**** Data

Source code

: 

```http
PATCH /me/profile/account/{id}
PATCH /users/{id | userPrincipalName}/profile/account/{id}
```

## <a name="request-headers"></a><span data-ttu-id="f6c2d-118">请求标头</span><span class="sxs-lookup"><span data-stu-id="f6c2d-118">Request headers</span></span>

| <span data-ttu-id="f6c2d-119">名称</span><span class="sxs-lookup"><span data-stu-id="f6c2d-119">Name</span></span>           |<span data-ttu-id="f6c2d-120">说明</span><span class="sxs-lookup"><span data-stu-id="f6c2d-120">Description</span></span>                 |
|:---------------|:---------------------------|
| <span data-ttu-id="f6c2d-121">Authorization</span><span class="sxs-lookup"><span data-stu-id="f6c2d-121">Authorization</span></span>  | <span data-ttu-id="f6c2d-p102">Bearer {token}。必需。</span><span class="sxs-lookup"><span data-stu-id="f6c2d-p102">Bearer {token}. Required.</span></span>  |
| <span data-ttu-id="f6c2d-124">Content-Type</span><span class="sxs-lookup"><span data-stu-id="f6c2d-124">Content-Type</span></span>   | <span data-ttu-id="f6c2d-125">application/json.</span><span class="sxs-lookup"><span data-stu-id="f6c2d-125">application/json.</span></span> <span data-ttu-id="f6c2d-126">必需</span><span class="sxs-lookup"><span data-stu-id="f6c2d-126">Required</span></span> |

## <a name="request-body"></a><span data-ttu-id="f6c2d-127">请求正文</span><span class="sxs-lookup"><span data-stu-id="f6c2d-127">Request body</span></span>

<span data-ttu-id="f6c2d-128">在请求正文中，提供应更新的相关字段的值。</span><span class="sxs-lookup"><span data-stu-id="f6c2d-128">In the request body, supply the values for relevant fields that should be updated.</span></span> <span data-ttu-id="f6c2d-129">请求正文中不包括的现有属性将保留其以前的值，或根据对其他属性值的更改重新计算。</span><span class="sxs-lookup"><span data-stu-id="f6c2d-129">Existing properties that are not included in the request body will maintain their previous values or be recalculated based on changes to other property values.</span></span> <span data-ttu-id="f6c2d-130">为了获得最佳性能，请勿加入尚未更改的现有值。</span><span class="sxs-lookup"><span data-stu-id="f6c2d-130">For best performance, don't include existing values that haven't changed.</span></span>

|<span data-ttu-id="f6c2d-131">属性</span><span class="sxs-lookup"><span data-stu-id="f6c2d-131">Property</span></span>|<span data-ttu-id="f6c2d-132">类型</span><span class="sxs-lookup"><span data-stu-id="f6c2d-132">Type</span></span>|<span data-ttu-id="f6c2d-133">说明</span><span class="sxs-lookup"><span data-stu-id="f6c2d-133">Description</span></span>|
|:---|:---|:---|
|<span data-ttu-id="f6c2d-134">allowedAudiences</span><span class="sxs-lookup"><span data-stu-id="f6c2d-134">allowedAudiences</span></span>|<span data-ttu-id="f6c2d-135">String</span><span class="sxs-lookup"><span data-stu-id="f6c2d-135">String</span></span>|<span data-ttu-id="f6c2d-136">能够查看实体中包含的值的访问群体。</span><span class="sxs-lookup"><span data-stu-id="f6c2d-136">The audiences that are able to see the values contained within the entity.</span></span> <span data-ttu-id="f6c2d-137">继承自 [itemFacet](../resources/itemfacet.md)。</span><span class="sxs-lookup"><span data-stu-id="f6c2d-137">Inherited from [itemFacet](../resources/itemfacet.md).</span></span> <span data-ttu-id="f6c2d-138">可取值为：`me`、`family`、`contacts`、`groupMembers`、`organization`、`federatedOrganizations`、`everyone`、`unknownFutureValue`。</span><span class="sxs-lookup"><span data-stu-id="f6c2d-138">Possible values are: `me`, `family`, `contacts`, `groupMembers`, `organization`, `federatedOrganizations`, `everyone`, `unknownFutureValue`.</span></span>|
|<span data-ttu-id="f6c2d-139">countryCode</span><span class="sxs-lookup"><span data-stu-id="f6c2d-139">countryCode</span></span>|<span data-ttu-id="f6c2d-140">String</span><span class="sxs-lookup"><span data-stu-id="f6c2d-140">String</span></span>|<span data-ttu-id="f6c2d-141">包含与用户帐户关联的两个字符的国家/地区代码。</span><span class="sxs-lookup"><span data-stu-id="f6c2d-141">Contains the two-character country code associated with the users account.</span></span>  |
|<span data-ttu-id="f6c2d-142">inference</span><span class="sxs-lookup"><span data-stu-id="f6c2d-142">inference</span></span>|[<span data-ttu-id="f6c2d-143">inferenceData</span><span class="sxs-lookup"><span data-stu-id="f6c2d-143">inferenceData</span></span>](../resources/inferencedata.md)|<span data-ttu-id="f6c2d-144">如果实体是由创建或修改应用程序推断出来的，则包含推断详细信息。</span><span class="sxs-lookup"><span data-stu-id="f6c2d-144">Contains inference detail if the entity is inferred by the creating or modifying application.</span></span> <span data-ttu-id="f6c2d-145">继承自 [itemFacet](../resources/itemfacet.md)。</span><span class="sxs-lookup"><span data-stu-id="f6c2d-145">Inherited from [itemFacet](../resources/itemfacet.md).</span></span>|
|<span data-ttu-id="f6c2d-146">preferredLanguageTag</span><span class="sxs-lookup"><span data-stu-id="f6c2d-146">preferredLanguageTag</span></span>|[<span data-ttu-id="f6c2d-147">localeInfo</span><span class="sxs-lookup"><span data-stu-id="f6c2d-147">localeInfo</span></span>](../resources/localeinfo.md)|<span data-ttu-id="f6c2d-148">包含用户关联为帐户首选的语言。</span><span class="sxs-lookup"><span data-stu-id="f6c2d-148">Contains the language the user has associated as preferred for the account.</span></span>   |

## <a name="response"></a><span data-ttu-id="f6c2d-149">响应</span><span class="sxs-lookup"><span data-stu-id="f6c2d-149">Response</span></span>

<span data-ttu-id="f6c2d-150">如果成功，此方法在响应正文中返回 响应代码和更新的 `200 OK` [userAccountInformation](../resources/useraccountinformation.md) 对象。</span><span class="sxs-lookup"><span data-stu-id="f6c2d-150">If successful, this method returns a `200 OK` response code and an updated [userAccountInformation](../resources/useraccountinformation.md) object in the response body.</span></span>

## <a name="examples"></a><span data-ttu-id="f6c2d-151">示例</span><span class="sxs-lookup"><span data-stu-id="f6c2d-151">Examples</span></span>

********

- **Exercise directions**:
In the entries above, find every line with the word "PATCH" and list it.

- **Response area**:
PATCH /me/profile/account/{id}
PATCH /users/{id | userPrincipalName}/profile/account/{id}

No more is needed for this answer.